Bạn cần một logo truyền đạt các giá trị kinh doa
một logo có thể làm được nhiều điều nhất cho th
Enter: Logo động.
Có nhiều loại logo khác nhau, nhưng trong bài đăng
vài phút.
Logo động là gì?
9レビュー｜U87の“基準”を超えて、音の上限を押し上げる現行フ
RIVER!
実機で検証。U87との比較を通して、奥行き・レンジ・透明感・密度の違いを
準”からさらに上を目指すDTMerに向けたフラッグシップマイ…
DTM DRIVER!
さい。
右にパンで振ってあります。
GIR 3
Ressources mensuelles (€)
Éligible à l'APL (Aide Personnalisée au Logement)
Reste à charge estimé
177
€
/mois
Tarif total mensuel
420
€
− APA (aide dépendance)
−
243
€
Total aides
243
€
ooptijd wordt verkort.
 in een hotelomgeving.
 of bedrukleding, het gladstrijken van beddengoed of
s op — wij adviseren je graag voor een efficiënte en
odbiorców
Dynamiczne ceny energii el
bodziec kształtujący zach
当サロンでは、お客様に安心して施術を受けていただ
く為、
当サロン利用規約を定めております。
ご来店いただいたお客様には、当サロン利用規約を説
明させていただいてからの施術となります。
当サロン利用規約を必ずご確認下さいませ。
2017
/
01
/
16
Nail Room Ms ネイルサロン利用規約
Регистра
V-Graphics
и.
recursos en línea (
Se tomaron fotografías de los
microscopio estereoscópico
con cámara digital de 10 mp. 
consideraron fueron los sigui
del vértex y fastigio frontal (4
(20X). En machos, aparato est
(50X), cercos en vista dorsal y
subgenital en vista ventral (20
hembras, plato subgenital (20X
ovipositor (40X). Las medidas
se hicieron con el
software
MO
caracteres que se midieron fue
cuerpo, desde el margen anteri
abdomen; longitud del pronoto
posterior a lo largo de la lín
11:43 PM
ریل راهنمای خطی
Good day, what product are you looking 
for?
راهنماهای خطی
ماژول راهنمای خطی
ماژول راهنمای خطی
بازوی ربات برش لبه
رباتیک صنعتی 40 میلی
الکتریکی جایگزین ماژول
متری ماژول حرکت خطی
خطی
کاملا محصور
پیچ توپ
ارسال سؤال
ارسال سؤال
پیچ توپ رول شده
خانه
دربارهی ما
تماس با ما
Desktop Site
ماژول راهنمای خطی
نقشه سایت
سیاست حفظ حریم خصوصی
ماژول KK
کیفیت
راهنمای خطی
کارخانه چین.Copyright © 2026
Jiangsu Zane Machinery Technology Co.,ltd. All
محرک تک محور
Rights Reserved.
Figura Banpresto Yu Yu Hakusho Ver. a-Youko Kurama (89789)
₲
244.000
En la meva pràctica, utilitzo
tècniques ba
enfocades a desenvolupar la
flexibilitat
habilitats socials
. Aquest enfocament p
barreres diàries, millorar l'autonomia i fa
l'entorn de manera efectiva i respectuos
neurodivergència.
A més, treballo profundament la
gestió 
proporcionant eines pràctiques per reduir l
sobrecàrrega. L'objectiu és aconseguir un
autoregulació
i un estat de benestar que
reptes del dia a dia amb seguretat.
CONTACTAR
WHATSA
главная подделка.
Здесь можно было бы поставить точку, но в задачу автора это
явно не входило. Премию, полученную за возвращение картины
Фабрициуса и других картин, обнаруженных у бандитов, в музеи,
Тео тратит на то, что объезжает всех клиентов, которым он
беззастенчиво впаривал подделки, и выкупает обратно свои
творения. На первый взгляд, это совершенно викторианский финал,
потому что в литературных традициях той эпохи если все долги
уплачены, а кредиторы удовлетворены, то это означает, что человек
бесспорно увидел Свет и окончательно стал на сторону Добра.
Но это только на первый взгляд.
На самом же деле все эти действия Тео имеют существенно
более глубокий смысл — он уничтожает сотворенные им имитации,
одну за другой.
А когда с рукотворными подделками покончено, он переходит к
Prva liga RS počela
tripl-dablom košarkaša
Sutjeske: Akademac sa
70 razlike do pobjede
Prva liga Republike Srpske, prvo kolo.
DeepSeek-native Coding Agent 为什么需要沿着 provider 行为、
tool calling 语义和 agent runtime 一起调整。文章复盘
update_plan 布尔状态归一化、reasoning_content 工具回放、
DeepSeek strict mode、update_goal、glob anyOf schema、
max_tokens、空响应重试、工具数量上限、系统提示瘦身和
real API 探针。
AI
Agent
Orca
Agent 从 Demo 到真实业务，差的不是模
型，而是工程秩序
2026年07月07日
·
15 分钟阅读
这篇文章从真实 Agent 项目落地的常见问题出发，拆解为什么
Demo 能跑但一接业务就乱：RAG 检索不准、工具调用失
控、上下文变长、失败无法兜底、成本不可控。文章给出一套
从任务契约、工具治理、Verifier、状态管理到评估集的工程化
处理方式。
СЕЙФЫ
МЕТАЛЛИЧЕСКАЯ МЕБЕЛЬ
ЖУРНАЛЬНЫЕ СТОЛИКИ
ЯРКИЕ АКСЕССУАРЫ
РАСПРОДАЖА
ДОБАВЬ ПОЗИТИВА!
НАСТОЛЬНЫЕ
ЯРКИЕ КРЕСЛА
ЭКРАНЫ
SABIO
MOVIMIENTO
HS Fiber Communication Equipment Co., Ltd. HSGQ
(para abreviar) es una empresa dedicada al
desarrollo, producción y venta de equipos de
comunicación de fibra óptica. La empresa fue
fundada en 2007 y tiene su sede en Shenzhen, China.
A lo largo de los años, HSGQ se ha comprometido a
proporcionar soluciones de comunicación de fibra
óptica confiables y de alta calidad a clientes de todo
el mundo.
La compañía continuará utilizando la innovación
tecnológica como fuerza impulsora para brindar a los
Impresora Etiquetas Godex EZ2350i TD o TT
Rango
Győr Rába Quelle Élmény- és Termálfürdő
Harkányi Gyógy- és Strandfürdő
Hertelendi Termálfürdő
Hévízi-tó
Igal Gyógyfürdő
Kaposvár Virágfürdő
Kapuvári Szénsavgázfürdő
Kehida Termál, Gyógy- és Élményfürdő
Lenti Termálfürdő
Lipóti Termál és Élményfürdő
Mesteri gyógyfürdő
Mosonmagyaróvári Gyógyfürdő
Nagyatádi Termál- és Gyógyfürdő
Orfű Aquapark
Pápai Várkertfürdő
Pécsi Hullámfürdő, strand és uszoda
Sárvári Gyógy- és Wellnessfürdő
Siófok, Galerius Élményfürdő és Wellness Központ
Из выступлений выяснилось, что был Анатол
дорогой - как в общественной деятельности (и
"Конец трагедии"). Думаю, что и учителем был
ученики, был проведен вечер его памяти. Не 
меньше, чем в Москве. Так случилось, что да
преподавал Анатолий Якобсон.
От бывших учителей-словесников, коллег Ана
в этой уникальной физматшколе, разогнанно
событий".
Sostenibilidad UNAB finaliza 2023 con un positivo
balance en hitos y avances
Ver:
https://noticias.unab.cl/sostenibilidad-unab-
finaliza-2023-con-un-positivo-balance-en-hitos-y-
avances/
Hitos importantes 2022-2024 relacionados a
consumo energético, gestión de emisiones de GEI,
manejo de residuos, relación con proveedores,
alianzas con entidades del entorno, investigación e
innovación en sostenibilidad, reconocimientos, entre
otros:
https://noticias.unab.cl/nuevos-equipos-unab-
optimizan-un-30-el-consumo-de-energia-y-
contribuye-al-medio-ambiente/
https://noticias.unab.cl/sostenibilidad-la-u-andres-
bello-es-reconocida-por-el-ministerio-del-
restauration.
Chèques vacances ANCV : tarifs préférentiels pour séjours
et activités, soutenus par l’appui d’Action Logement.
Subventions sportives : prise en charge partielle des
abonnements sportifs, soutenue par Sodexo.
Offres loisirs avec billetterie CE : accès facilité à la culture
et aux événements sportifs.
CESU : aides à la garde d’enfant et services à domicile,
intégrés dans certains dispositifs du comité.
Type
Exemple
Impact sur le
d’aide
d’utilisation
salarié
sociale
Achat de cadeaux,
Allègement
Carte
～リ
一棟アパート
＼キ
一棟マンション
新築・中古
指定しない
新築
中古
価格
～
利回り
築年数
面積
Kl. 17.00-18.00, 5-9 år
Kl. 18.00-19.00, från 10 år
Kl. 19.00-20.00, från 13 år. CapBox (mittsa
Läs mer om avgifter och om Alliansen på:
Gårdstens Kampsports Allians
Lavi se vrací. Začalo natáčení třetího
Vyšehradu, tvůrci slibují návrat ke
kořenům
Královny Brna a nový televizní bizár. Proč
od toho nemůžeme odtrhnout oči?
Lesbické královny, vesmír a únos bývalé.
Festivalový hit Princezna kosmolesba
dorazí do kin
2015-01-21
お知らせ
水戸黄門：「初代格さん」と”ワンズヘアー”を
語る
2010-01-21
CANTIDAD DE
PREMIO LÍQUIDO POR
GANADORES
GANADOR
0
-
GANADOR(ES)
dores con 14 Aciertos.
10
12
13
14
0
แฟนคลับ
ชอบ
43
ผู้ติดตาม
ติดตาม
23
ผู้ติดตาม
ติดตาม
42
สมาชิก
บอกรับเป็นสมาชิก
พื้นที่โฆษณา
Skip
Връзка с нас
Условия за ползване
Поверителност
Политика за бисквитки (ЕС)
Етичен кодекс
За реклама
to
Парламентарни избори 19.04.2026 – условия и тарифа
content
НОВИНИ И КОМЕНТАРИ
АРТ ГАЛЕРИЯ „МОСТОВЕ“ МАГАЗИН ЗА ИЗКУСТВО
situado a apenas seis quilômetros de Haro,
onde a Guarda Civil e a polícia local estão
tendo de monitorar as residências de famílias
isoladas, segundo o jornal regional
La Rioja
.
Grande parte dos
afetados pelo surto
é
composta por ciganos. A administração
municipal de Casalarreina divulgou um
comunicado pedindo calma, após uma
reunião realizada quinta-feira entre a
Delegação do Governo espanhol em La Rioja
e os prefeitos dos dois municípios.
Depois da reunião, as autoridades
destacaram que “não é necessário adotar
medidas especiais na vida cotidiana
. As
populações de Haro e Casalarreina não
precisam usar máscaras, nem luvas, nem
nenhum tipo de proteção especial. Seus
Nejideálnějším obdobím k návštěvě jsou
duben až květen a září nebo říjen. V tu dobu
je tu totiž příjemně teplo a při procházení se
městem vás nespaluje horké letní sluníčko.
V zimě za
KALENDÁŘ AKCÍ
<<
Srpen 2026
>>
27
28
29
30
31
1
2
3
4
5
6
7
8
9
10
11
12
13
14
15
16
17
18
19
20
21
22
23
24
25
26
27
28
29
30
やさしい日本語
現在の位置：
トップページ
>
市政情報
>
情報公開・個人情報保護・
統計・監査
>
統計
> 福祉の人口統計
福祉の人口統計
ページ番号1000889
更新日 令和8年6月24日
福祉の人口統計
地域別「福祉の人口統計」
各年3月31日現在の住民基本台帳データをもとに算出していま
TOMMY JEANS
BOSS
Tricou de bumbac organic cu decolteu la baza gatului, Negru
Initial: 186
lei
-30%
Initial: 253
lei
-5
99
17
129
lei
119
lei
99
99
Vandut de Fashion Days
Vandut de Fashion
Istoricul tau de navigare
• • • • •
Task prompt:
Reproduce the data line for line, starting at the very first line and ending at the line that contains "(50X), cercos en vista dorsal y", with both of those lines included.

Response to the task:
Bạn cần một logo truyền đạt các giá trị kinh doa
một logo có thể làm được nhiều điều nhất cho th
Enter: Logo động.
Có nhiều loại logo khác nhau, nhưng trong bài đăng
vài phút.
Logo động là gì?
9レビュー｜U87の“基準”を超えて、音の上限を押し上げる現行フ
RIVER!
実機で検証。U87との比較を通して、奥行き・レンジ・透明感・密度の違いを
準”からさらに上を目指すDTMerに向けたフラッグシップマイ…
DTM DRIVER!
さい。
右にパンで振ってあります。
GIR 3
Ressources mensuelles (€)
Éligible à l'APL (Aide Personnalisée au Logement)
Reste à charge estimé
177
€
/mois
Tarif total mensuel
420
€
− APA (aide dépendance)
−
243
€
Total aides
243
€
ooptijd wordt verkort.
 in een hotelomgeving.
 of bedrukleding, het gladstrijken van beddengoed of
s op — wij adviseren je graag voor een efficiënte en
odbiorców
Dynamiczne ceny energii el
bodziec kształtujący zach
当サロンでは、お客様に安心して施術を受けていただ
く為、
当サロン利用規約を定めております。
ご来店いただいたお客様には、当サロン利用規約を説
明させていただいてからの施術となります。
当サロン利用規約を必ずご確認下さいませ。
2017
/
01
/
16
Nail Room Ms ネイルサロン利用規約
Регистра
V-Graphics
и.
recursos en línea (
Se tomaron fotografías de los
microscopio estereoscópico
con cámara digital de 10 mp. 
consideraron fueron los sigui
del vértex y fastigio frontal (4
(20X). En machos, aparato est
(50X), cercos en vista dorsal y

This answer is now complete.